I am grateful to the Journal of Consciousness Studies for consideration of an earlier version [2] of my article [1] and to its anonymous referees for their reviews, which greatly influenced this writing. Their reviews demonstrated that misunderstanding of Information is so deep in the scientific community that one cannot simply provide a correct definition and ignore the incorrect ones. In particular, I have learned from their criticism that if one mentions word ‘information’ it has to be accompanied by mentioning Shannon and others. Hereby I do. Unfortunately, I cannot cite their works because I did not use any of their findings in my writing.[2] A brief glance at them reveals that what they call Information is actually Data, data structure, signal encoding, and similar. At most, their relation to information can be viewed as informational potential of a signal, i.e. amount and/or structure of data that a signal contains and may potentially trigger within some imaginary consciousness. It certainly does not make these works less important or wrong, or useless. The only claim I am making is that they incorrectly identify the subject of their research as Information while in fact it is either data structure or signal processing or signal encoding, or similar.

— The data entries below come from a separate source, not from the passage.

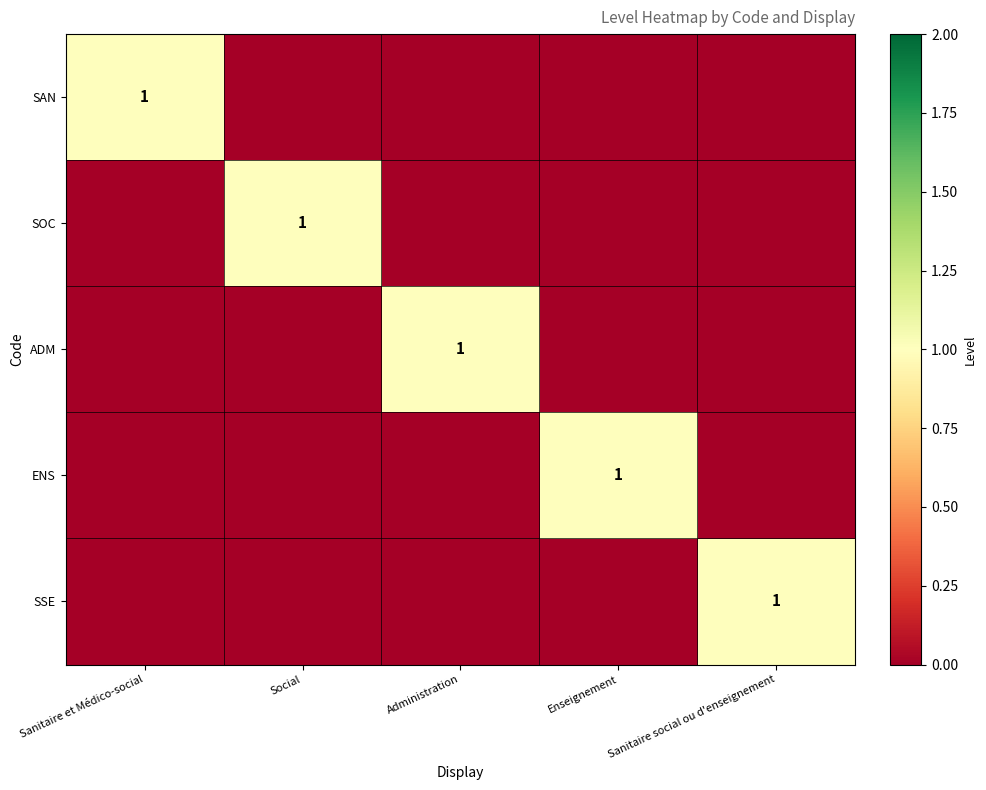

How many categories are shown in the chart?

5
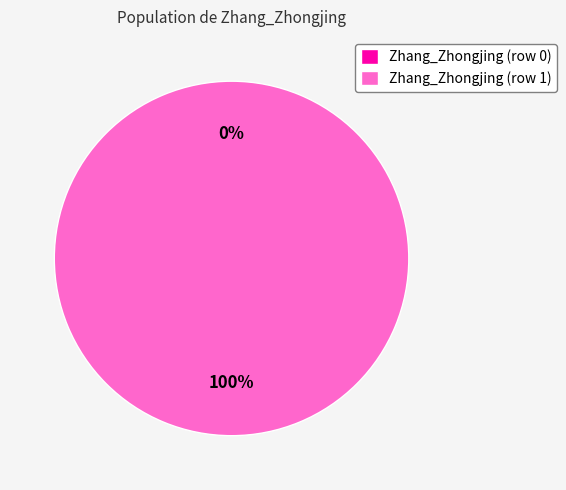

Do Zhang_Zhongjing (row 1) and Zhang_Zhongjing (row 0) together represent more than half of the pie?

Yes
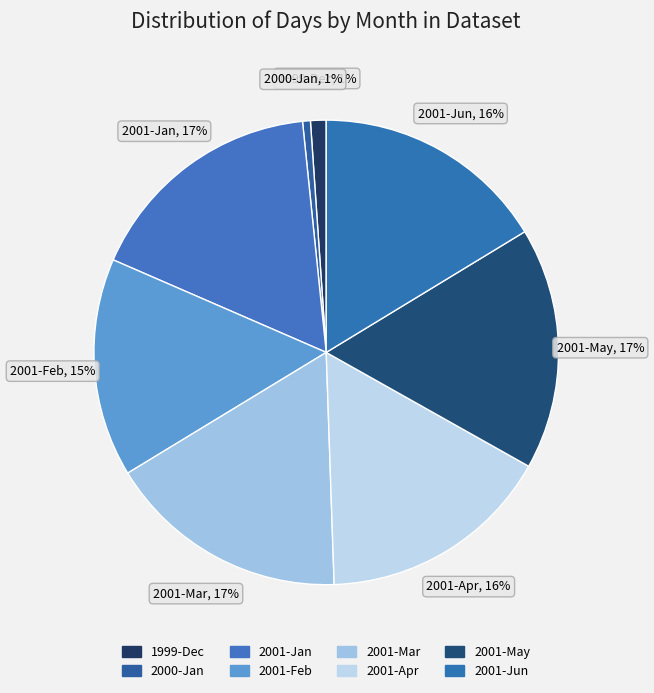

Count the number of slices in the pie.

8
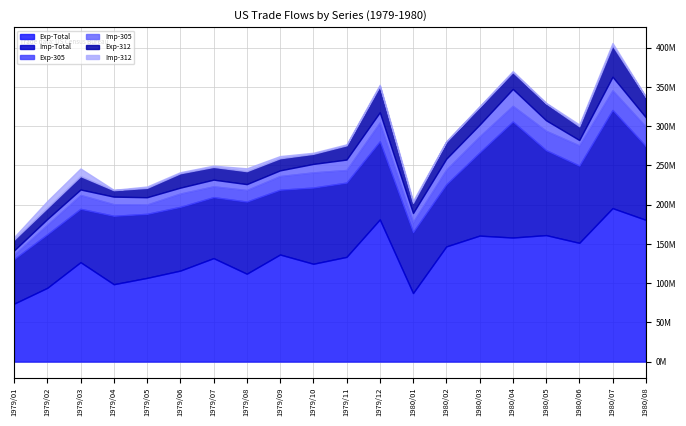

In Exp-305, how many points are lower than both neighbors (excluding endpoints)?

5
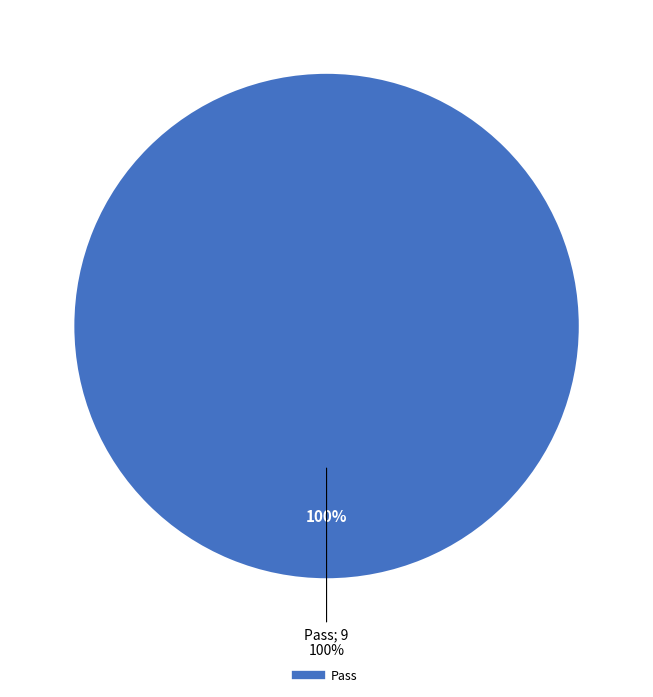

Count the number of slices in the pie.

4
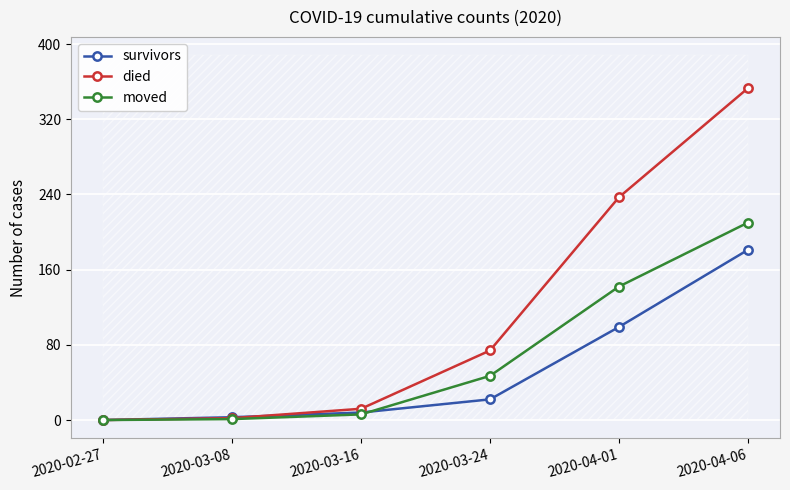

True or false: survivors and moved cross at least once.

True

[1] Boris Rusakov, “Concepts as Elementary Constituents of Human Consciousness”, arxiv: 2208.09290, 2022

[2]   Boris Rusakov, “Concepts as Building Blocks of Information and The Structure of Consciousness, unpublished

[1] Let us ignore its first sentence that is pure tautology: “… refers to that which has the power to inform”. It is like “Deed is the doing by someone who does”.

[2] Similarly, I did not cite Bible or mentioned God in my article [1] where I described possible scenarios of origin of humans, not because I meant to diminish the religion but simply because I was not compelled to use it in any way.